How we encode “taste” without rules
Keyword filters are typically fragile: they miss novel phrasing, they overfit to trends, and they are painful to maintain. Instead, we treat taste as data.
We maintain a curated reference set of papers that reflect what we consistently value. That set becomes a vector namespace, and every new paper is scored by semantic similarity to it.
This makes the system:
opinionated by design (the reference set is the editorial anchor)
robust (semantic similarity beats synonyms and buzzwords)
iterable (improving the curated set improves the output, without rewriting logic)
Embed: DS1 turns text into vectors fast (on CPU)
Each paper is represented as:
Text: title + abstract
Vector: DS1 embedding
DS1 matters because we embed everything before we know what is worth keeping; doing that economically and quickly requires a CPU‑native path (no GPU scheduling overhead) and consistently low per‑request latency. By making embeddings cheap and low‑latency, we can keep recall high and still run daily at scale.
Score: k‑NN against the curated reference set
For each paper vector:
run a k‑nearest neighbours query against the curated reference vectors
convert neighbour distance into similarity
aggregate similarity (typically the mean of the top‑k similarities) into a single relevance score
Intuition: papers that “feel like” what we already curate should rank higher, even if the topic is new or the wording is unfamiliar.

Shortlist: keep the best ~500
After scoring, we keep a bounded candidate pool (typically the top ~500). This is a practical sweet spot:
big enough to preserve breadth and catch emerging themes
small enough to make the diversity step fast and predictable
Diversify: MMR picks 50 without duplicates
If you simply take the top 50 by score, you often get clusters of near‑duplicates: the same benchmark, the same method family, small variants.
We use Maximal Marginal Relevance (MMR) to balance:
relevance: the curated‑set similarity score
novelty: penalising candidates that are too similar to already‑selected papers
MMR selects papers iteratively, each time choosing the best trade‑off between “high score” and “not a duplicate of what we already have”.

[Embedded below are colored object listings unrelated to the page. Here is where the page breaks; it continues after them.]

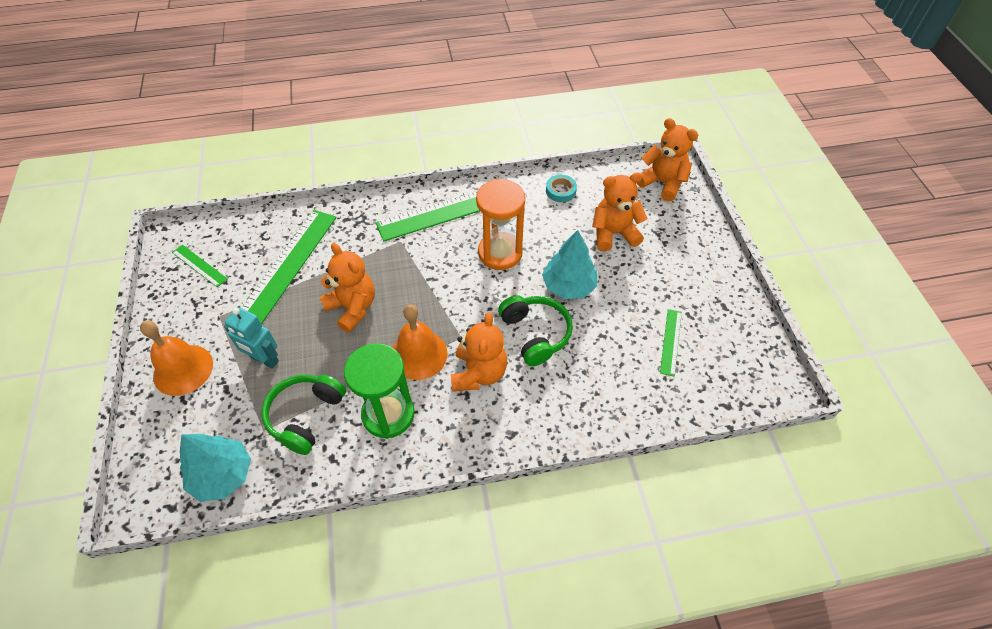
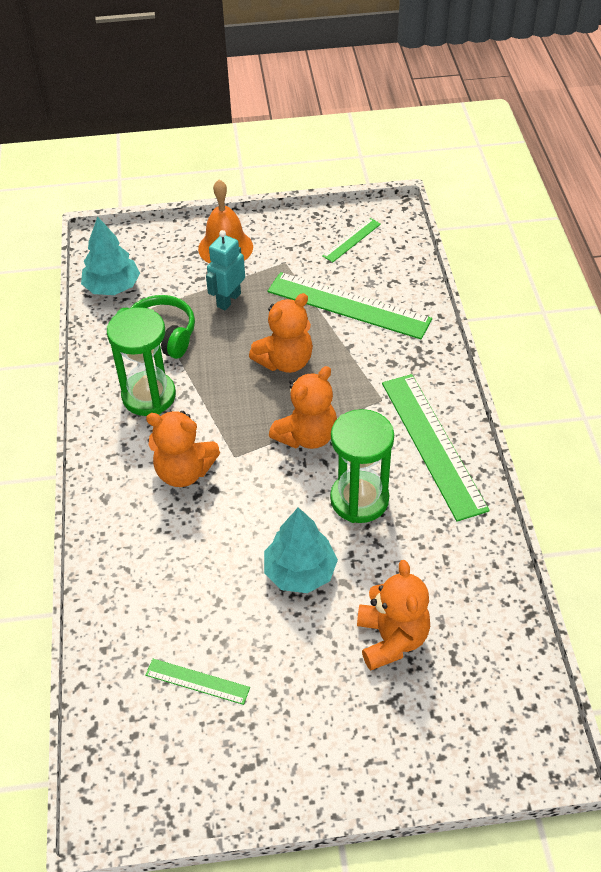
camera: 95 degrees right, 5 degrees down
(419, 354) = (216, 419): orange bell -> none
(500, 253) = (359, 499): orange hourglass -> green hourglass
(535, 334) = (229, 529): green headphones -> none
(560, 191) = (477, 579): turquoise tape -> none
(662, 183) = (503, 728): orange teddy bear -> orange teddy bear (307, 436)

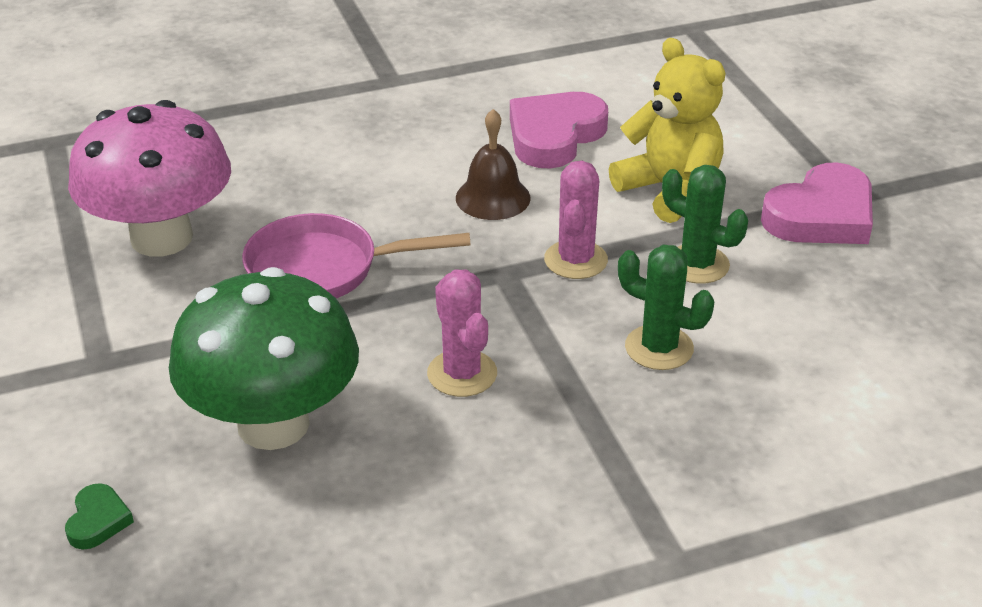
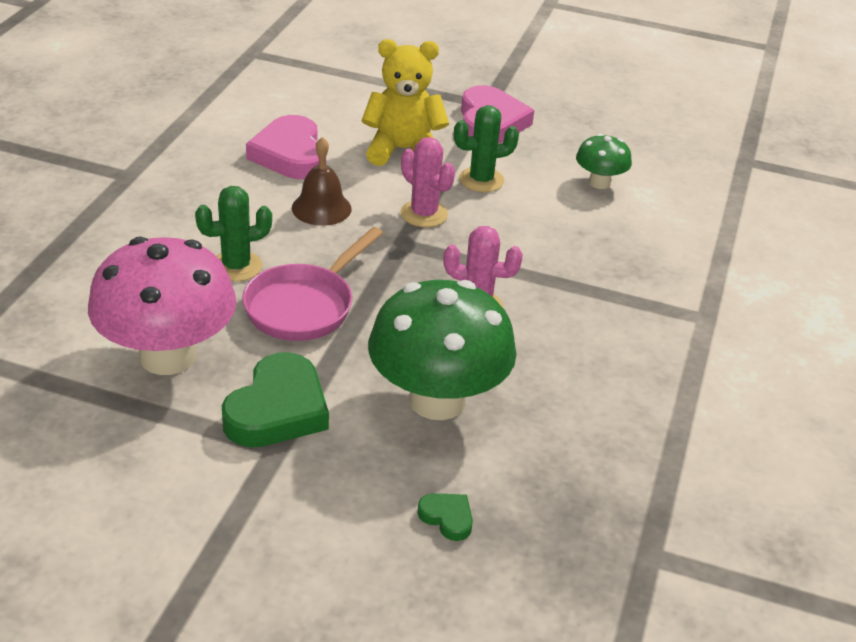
camera: 55 degrees left, 0 degrees up
(153, 334) = (277, 409): none -> green heart
(659, 348) = (536, 231): green cactus -> green cactus (236, 266)
(831, 347) = (599, 183): none -> green mushroom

Concrete example: if the top ten items are all “GPT‑4‑class reasoning” benchmark papers with very similar abstracts, MMR will tend to keep the strongest one or two and then let through a slightly lower‑scored paper in a different area (e.g., VLA (vision‑language‑action) robotics, compiler optimisation, or safety evaluation) so the final list covers more ground.

How this runs in under 30 seconds
The speed comes from keeping the system throughput‑oriented and bounded:
Batch embeddings: DS1 processes the day’s papers in bulk rather than one‑by‑one overhead.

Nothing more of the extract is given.